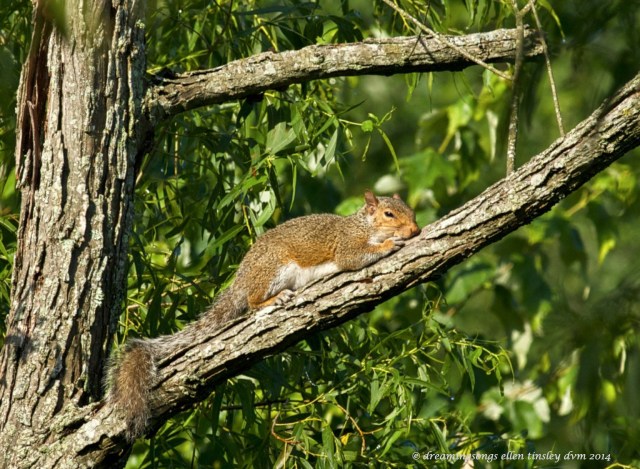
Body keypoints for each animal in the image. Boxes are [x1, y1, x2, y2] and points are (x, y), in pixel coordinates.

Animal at [107, 190, 420, 440]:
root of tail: (242, 280)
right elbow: (354, 257)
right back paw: (274, 298)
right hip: (274, 269)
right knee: (253, 302)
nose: (416, 231)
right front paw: (389, 245)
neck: (363, 225)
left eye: (411, 210)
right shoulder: (346, 245)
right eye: (389, 214)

+ + + + + + +

◆ **PROMPT**
The whole listing must come back verbatim, with no pictures included.

◆ **TASK RESULT**
Body keypoints for each animal in the image. Boxes are [x1, y1, x2, y2] and points are (x, y), in pixel coordinates.

Animal at [107, 190, 420, 440]:
root of tail: (242, 280)
right elbow: (354, 257)
right back paw: (274, 298)
right hip: (274, 269)
right knee: (253, 302)
nose: (416, 231)
right front paw: (389, 245)
neck: (363, 225)
left eye: (411, 210)
right shoulder: (346, 245)
right eye: (389, 214)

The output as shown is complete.